A client is to receive a unit of packed red blood cells. The nurse should prime the blood administration tubing using which of the following IV solutions? A.) Lactated Ringer's solution B.) 0.9% sodium chloride C.) Dextrose 5% in water D.) Dextrose 5% in 0.45% sodium chloride

B

A nurse is discussing with a newly licensed nurse the information that should match on the requisition and the blood product prior to administration.
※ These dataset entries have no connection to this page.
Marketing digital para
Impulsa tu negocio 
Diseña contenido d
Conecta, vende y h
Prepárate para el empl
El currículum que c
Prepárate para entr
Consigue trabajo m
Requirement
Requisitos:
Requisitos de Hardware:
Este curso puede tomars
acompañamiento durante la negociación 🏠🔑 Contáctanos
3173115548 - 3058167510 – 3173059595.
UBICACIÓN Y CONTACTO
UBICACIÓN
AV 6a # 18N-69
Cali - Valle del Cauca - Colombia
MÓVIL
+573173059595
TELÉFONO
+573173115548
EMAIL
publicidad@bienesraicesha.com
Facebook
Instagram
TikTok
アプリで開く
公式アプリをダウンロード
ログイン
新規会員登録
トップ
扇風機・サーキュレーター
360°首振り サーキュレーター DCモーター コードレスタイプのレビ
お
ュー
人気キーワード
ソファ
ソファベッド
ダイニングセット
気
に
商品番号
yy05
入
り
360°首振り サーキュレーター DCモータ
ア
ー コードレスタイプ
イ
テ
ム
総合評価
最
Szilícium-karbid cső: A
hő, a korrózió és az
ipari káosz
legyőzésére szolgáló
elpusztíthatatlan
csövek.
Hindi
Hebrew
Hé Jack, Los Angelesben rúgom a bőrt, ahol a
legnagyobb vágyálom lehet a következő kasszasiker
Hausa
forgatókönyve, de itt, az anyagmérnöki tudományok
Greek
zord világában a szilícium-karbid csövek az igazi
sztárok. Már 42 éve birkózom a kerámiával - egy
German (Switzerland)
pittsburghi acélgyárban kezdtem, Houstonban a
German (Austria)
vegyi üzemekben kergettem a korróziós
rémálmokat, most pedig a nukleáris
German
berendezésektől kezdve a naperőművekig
Which of the following statements by the newly licensed nurse necessities interventions? "Both the requisition and the blood product should identify the _____________________. A.) client's identification number." B.) blood group and type." C.) blood unit number." D.) blood bank of origin."

D

A nurse is providing education to a client who is being discharged home with total parental nutrition (TPN). Which of the following statements by the nurse is NOT appropriate? A.) "Keep the TPN refrigerated when not in use." B.) "Warm the TPN bag in the microwave before hanging." C.) "Shake the TPN bag before administering." D.) "Maintain TPN infusion rate when behind schedule."